Chris Fox, product manager with Charlotte, North Carolina-based Jacobsen, believes that propane is “definitely a viable alternative energy source for outdoor power equipment.”
Environmentally, propane burns cleaner, results in less engine wear [due to carbon deposits] without diluting engine oil, and cuts down on air pollution, Fox notes.
Dana Lonn, managing director, Center for Advanced Turf Technology at The Toro Company in Bloomington, Minnesota, is aware of the benefits propane provides.
“If we have enough customers who want [propane-powered mowers], we’ll create some products with it,” he explains. “It’s not so much a technology question as it is a market question. We have to have enough customers who want it to justify us doing it.”

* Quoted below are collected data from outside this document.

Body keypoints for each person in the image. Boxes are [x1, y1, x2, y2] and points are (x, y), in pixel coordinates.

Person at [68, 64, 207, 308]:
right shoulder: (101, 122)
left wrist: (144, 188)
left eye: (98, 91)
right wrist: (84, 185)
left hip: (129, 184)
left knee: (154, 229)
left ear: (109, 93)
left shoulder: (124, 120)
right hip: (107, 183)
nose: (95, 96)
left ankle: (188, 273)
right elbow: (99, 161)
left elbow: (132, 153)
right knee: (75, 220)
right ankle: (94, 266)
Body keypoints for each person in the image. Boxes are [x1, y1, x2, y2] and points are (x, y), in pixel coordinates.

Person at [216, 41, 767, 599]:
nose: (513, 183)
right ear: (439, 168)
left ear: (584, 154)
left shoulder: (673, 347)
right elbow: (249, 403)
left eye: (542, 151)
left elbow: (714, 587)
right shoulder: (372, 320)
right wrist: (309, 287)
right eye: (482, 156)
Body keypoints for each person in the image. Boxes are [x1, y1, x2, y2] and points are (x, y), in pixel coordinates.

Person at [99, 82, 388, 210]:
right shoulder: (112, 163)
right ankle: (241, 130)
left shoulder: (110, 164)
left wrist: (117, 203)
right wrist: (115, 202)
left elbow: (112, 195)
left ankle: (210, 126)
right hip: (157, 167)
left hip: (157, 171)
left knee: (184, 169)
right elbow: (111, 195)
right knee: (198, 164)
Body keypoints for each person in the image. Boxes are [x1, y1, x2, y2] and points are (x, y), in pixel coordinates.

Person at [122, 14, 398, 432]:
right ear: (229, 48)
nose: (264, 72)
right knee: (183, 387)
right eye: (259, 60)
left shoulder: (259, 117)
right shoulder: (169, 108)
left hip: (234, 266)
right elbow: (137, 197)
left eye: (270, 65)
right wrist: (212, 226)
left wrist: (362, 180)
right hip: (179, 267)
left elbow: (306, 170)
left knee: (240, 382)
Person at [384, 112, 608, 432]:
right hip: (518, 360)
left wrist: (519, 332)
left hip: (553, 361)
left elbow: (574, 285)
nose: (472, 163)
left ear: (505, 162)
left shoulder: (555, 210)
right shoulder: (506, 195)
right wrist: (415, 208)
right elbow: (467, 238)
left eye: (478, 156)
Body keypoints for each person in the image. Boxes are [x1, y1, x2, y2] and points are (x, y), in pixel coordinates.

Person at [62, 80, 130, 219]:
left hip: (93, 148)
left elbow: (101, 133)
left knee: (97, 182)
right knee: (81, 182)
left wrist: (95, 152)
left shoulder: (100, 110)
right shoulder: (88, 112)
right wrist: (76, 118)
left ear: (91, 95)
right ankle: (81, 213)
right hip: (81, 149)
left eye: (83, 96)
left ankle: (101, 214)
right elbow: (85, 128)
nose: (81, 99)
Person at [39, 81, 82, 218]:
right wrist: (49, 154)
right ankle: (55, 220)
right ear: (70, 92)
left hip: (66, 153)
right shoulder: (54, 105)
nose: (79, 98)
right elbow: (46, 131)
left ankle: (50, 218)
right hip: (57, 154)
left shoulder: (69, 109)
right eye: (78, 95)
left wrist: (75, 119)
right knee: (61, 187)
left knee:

Fox says Jacobsen hasn’t seen a demand for propane-powered equipment from superintendents.
“There have been a handful of golf courses that have transitioned to propane-powered engines, but that’s a very limited minority,” notes Fox. “We’re seeing much more interest in our true hybrid and all-electric powered mowers because they are so easy to integrate into their existing fleets.”
However, Fox says Jacobsen is monitoring the situation.
“We’re always talking with our customers. As we see more interest in propane, we’ll continue to develop solutions to meet their needs,” he adds.
There are technical challenges facing propane-powered equipment for golf course mowers, but they aren’t insurmountable, Lonn says. One challenge is finding the appropriate space for fuel tanks on the mowers.
“Propane tanks have cylinder spheres so they don’t fit [on mowing equipment] as well,” he notes.
Another challenge is converting diesel-powered engines to run propane, Lonn adds. Propane requires a spark-ignited engine, and placing such an engine in a mower that has been powered by diesel is a lot of work, he says.
“It’s not an afternoon job,” Lonn adds, citing cooling, spacing and mounting issues.
Fox acknowledges that compared to other fuels, propane can be cheaper, depending on the current price of the other fuel options. “But if gasoline, for example, were to go down significantly in price, propane may not be as attractive,” he adds.
Lonn believes propane prices will depend on demand.
“Last winter in Minnesota you couldn’t buy propane if you wanted it because it was all being burned as heating fuel,” he says.
Lonn’s not convinced fuel prices are a big driver for many superintendents to make the switch to propane.
“Obviously, the price of fuel is higher and people are more aware of the cost of fuel than they used to be,” Lonn says. “But I don’t know if it drives economic decisions [in the golf maintenance industry].”
- It isn’t harmful to soil or water.
- It’s the cleanest burning of all fossil fuels.
- Equipment powered by propane doesn’t have to meet Tier 4 emission standards.
- It produces up to 80 percent less emissions than gas or diesel fuel.
- It’s economically viable because it costs up to 25 percent less than diesel or gas.
- It provides the power needed to operate engines on turf mowing equipment.
- Propane-powered equipment requires less maintenance (no more oil changes).
- Superintendents don’t have to worry about propane leaking on putting greens and killing turf.